A l’issue du dialogue organisé par le président du Burundi, Evariste Ndayishimiye à l’endroit des acteurs politiques burundais concernés par la préparation des élections présidentielles de 2027, dix-huit partis politiques agrées au Burundi ont sorti une déclaration commune le vendredi 22 mai 2026. Les signataires apprécient très positivement la qualité des réponses aux préoccupations des participants en ce sens que ce cadre a permis à toutes les parties prenantes d’exprimer librement leurs préoccupations et leurs propositions concernant l’amélioration du processus électoral.

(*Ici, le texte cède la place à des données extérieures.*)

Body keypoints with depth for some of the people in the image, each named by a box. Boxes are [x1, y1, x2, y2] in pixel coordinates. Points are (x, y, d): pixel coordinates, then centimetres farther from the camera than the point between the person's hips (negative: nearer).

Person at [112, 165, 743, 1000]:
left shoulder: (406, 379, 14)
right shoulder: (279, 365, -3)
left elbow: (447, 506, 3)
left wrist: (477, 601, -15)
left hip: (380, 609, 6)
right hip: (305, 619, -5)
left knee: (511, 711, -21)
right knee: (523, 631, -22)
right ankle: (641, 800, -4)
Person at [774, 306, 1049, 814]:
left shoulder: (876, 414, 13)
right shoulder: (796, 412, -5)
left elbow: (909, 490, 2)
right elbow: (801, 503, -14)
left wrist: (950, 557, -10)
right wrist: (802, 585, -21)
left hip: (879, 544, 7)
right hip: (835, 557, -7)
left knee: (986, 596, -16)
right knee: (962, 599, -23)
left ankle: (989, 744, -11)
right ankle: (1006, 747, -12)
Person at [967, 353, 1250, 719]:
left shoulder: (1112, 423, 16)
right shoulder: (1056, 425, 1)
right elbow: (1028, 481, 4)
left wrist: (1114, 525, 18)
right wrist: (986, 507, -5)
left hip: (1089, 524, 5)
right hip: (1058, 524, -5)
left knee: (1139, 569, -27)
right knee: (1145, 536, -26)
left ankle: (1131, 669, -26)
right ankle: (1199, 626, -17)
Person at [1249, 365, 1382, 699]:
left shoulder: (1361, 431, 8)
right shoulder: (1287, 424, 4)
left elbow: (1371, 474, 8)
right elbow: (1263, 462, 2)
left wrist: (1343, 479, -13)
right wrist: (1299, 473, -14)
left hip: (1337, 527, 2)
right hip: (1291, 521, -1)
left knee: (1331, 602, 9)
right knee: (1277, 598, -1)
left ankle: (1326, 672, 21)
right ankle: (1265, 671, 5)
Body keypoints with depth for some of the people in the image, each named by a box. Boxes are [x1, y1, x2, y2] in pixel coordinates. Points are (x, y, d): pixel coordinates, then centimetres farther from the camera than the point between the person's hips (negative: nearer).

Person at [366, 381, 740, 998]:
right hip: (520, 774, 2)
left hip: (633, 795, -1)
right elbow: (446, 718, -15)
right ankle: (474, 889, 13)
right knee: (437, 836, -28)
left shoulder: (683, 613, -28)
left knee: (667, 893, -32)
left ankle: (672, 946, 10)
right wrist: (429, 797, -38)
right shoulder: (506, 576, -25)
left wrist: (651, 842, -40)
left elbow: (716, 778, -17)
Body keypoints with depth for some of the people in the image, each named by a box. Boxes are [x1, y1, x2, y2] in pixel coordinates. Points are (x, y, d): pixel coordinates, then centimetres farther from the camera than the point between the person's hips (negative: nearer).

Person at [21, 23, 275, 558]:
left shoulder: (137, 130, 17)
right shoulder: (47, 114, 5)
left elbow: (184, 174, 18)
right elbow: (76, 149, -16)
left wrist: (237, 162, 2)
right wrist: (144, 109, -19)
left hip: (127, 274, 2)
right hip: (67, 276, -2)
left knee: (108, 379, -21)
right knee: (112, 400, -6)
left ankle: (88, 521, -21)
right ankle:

« Les partis signataires présentent leur sincère gratitude pour le dialogue avec l’ensemble de tous les partenaires électoraux tenu au palais présidentiel de Kiriri, en date du 15 mai 2026. Ils affirment que le Procès-verbal est fidèle dans tous les 42 points soulevés en vue d’organiser des élections présidentielles conformes à la loi », a indiqué Jean de Dieu Mutabazi qui a lu la déclaration.
Dans cette déclaration dont la presse a pu avoir une copie, les signataires apprécient également la « volonté manifeste » du président du Burundi, Evariste Ndayishimiye et les contributions des différentes institutions comme l’Assemblée Nationale, le Sénat, la Cour Suprême, la Cour Constitutionnelle dans l‘esprit de collaborer avec toutes les parties prenantes afin de garantir des élections transparentes, crédibles, inclusives et paisibles.
Mettre de côté les ambitions personnelles et privilégier l’intérêt général du peuple burundais
A travers cette déclaration, les partis signataires exhortent l’ensemble de la classe politique burundaise à mettre de côté ses ambitions personnelles et à privilégier l’intérêt général du peuple burundais notamment la cohésion sociale, l’unité dans sa diversité politique, ethnique, religieuse et surtout la paix et la stabilité du Burundi. Les partis signataires s’inscrivent en faux contre toute intention de sabotage du processus électoral et réitèrent encore une fois leur gratitude et leur encouragement à l’endroit du président burundais pour « son sens élevé » de responsabilité dans la gestion des affaires publiques. « Ils[les partis politiques signataires, NDLR] ne doutent pas que son leadership et son esprit d’ouverture vont largement contribuer dans l’édification d’un Burundi uni, prospère et développé », a conclu M.Mutabazi.